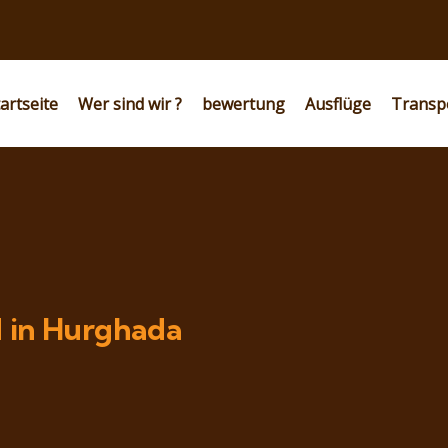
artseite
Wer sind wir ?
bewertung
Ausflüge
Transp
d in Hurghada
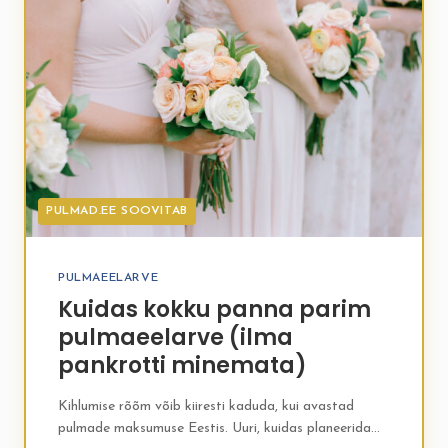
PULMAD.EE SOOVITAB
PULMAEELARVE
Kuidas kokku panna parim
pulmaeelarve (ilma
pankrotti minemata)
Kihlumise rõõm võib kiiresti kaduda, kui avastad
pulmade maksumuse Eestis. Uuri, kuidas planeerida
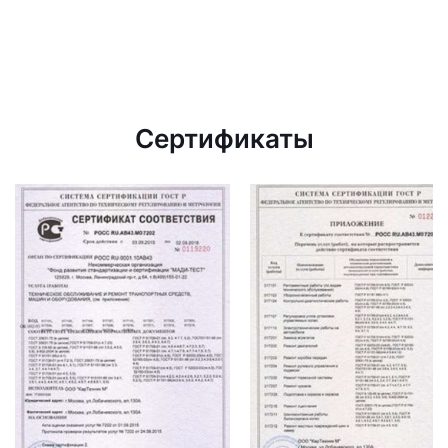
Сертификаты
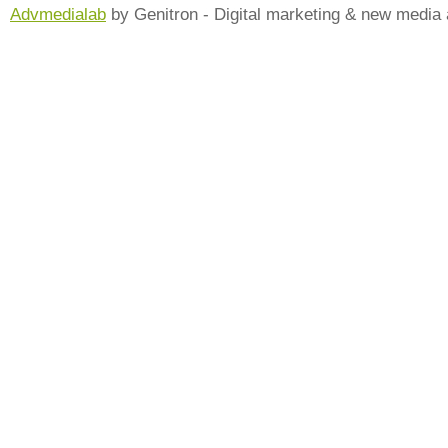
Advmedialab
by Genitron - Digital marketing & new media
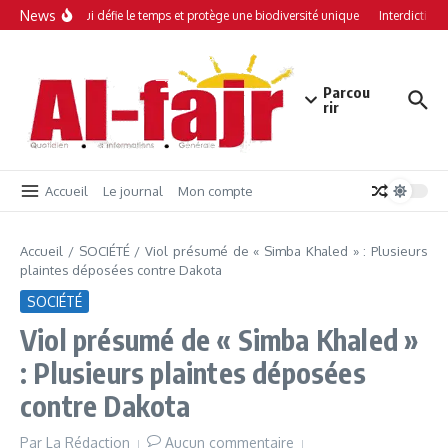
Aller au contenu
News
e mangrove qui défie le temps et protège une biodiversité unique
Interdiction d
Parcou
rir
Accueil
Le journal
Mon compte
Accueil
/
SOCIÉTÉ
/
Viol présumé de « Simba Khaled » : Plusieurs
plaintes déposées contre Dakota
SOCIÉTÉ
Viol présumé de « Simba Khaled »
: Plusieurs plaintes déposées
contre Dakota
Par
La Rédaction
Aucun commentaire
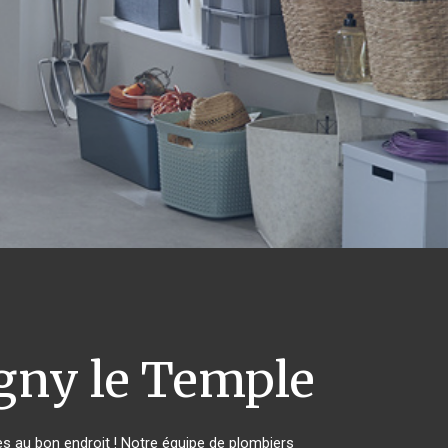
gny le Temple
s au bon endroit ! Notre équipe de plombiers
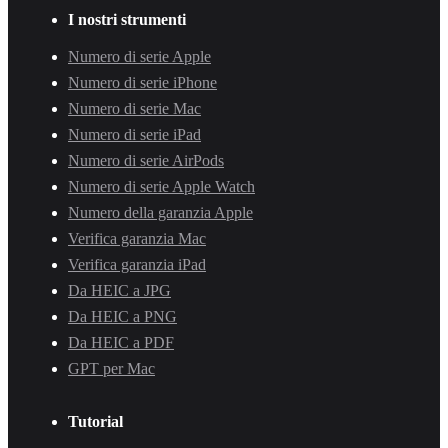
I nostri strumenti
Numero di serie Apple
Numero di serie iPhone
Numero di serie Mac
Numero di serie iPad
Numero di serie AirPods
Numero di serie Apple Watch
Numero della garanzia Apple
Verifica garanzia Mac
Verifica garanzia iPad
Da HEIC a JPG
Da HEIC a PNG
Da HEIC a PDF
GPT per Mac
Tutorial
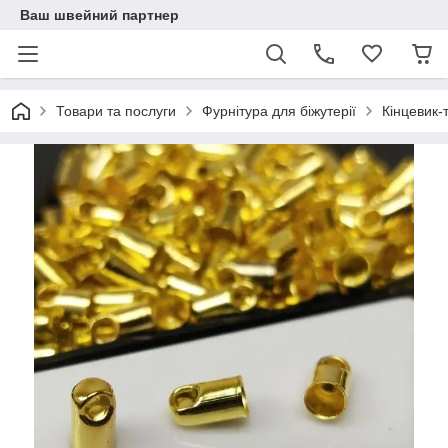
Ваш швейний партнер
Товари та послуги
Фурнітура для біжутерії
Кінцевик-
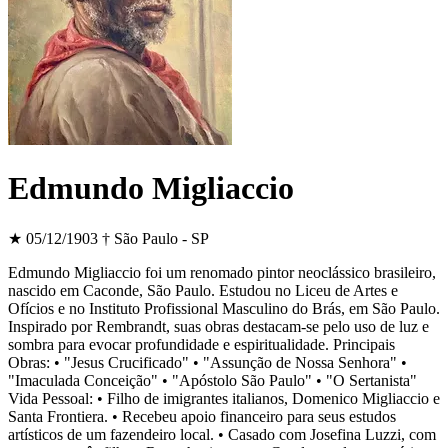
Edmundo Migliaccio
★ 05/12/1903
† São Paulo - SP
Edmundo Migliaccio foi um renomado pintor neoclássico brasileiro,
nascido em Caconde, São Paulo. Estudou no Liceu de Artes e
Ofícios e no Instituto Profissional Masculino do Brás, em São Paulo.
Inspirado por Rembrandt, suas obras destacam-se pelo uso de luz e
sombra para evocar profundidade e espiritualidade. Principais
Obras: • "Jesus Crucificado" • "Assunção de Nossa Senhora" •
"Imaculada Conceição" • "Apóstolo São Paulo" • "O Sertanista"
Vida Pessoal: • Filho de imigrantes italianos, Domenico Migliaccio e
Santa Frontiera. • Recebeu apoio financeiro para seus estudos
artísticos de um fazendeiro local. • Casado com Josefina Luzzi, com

──────────────────────────────

▶ [THE PROBLEM]:
Restate the lines above exactly, from the one bearing "Товари та послуги" through the final line of the material, both included, omitting pictures.

▶ [TASK RESULT]:
Товари та послуги
Фурнітура для біжутерії
Кінцевик-
Edmundo Migliaccio
★ 05/12/1903
† São Paulo - SP
Edmundo Migliaccio foi um renomado pintor neoclássico brasileiro,
nascido em Caconde, São Paulo. Estudou no Liceu de Artes e
Ofícios e no Instituto Profissional Masculino do Brás, em São Paulo.
Inspirado por Rembrandt, suas obras destacam-se pelo uso de luz e
sombra para evocar profundidade e espiritualidade. Principais
Obras: • "Jesus Crucificado" • "Assunção de Nossa Senhora" •
"Imaculada Conceição" • "Apóstolo São Paulo" • "O Sertanista"
Vida Pessoal: • Filho de imigrantes italianos, Domenico Migliaccio e
Santa Frontiera. • Recebeu apoio financeiro para seus estudos
artísticos de um fazendeiro local. • Casado com Josefina Luzzi, com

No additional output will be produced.